Websockets not connecting

[lnbc1QWFyb24]

Hey, I have tried connecting to my node in the browser via WebSocket and it refuses to connect for some reason. It works great via Node JS, but not in the browser.

I have also tried using lnlink and I get the same error. Is there anything special that needs to be done with port forwarding for the WS connection to work?

[jb55]

websockets requires you to add experimental-websocket-port=<portnumber>, you'll need to forward and connect to that port specifically if you want to connect over websockets. if you're accessing the page over https you'll need to use a secure websockets proxy.

here's what that looks like in nginx:

    server {                                                                        
      listen 443 ssl;                                                               
      listen [::]:443 ssl;                                                          

      server_name cln.jb55.com;                                                     

      ssl_certificate /var/lib/acme/cln.jb55.com/fullchain.pem;                     
      ssl_certificate_key /var/lib/acme/cln.jb55.com/key.pem;                       

      location / {                                                                  
        proxy_pass http://24.84.152.187:8324;                                       
        proxy_http_version 1.1;                                                     
        proxy_set_header Upgrade $http_upgrade;                                     
        proxy_set_header Connection "Upgrade";                                      
        proxy_set_header Host $host;                                                
      }                                                                             
    }                                                                               

this is the downside of using websockets, but it's just the nature of the web that forces us to do this :(

but if you're just using http then you don't need to do this.

[lnbc1QWFyb24]

Ah i see. If using http, is the traffic encrypted once the connection is established by using the lightning network for communication, or would you need to use https for that?

[jb55]

On Mon, Jul 11, 2022 at 03:49:50PM -0700, Aaron Barnard wrote:

Ah i see. If using http, is the traffic encrypted once the connection is established by using the lightning network for communication, or would you need to use https for that?

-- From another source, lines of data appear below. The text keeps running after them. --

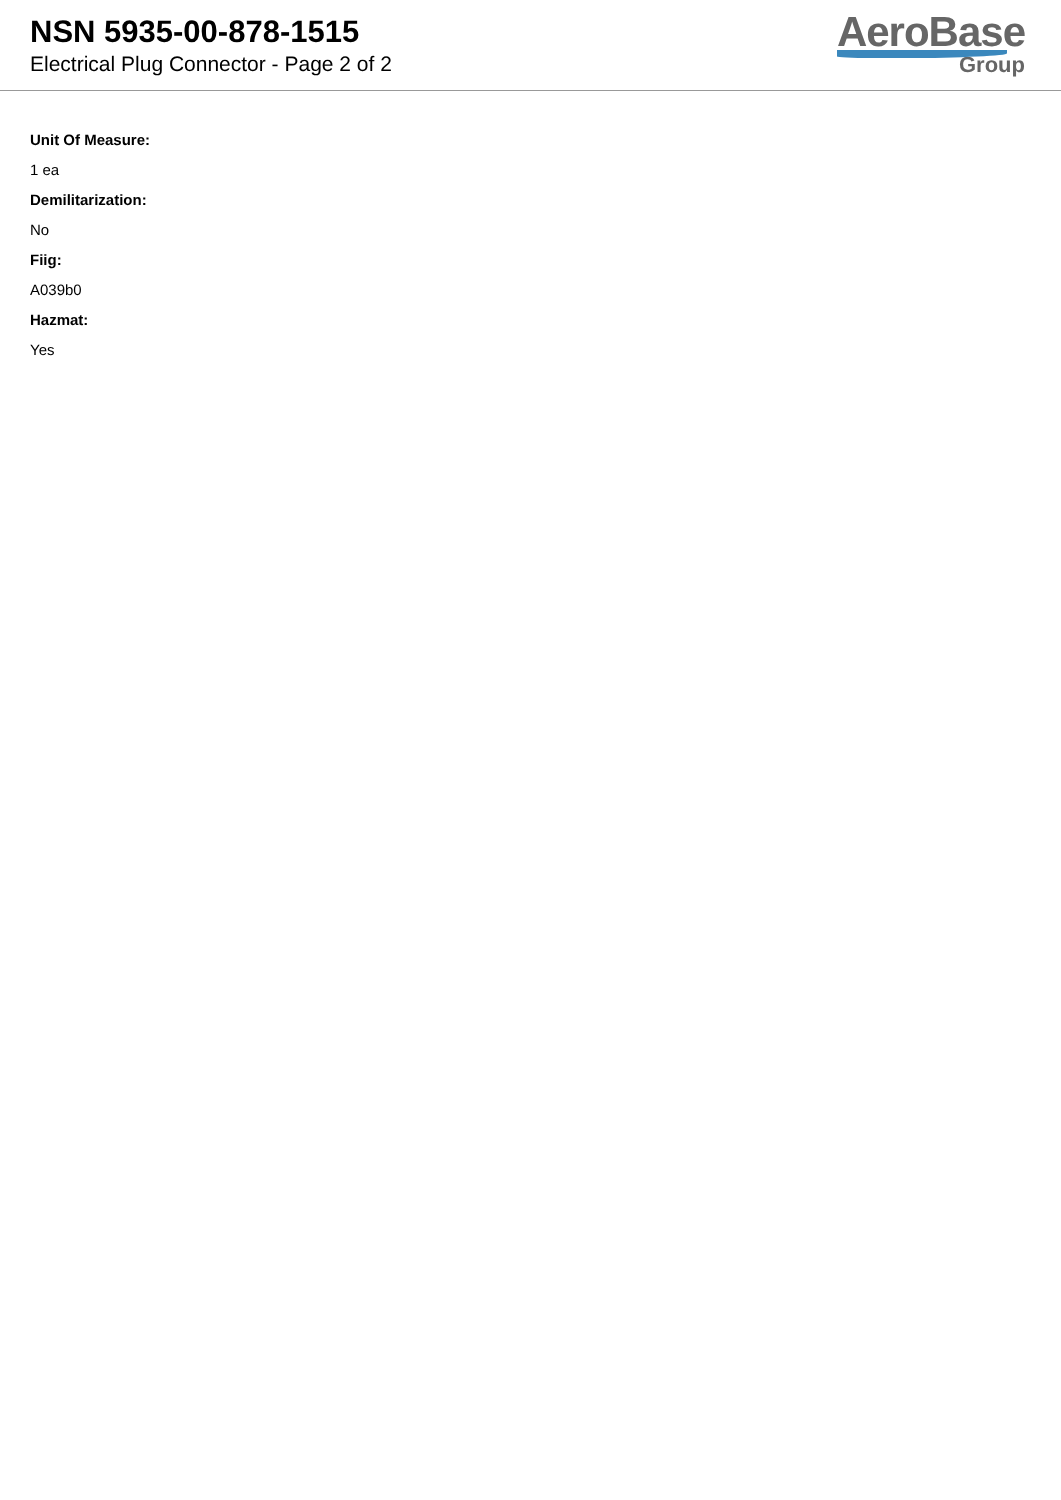NSN 5935-00-878-1515
Electrical Plug Connector - Page 2 of 2
AeroBase
Group
Unit Of Measure:
1 ea
Demilitarization:
No
Fiig:
A039b0
Hazmat:
Yes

Yes all lightning connections are encrypted. This is Bolt 8.

[lnbc1QWFyb24]

So no real benefit to running https?

[lnbc1QWFyb24]

Got it working in the browser! Very cool man. I am thinking of building a browser SPA to control a CLN node directly for payments and node management. Could be a companion app to LN link 😉

[jb55]

On Tue, Jul 12, 2022 at 11:49:08PM -0700, Aaron Barnard wrote:

Got it working in the browser! Very cool man. I am thinking of building a browser SPA to control a CLN node directly for payments and node management. Could be a companion app to LN link 😉

awesome! I was going to do the same, but if I don't have to that would be even better :)

[jb55]

On Tue, Jul 12, 2022 at 08:54:58PM -0700, Aaron Barnard wrote:

So no real benefit to running https?

With http, there is a risk of getting man-in-the-middled by someone, so a targeted DNS hijack could swap out your js code for malicious code that steals funds. There is some value for a certificate authority here.

The web kinda sucks in this regard. In some sense https isn't required but in some sense it still is in the presence of powerful actors who control internet architecture. https still might not even save you since certs can be forged as well.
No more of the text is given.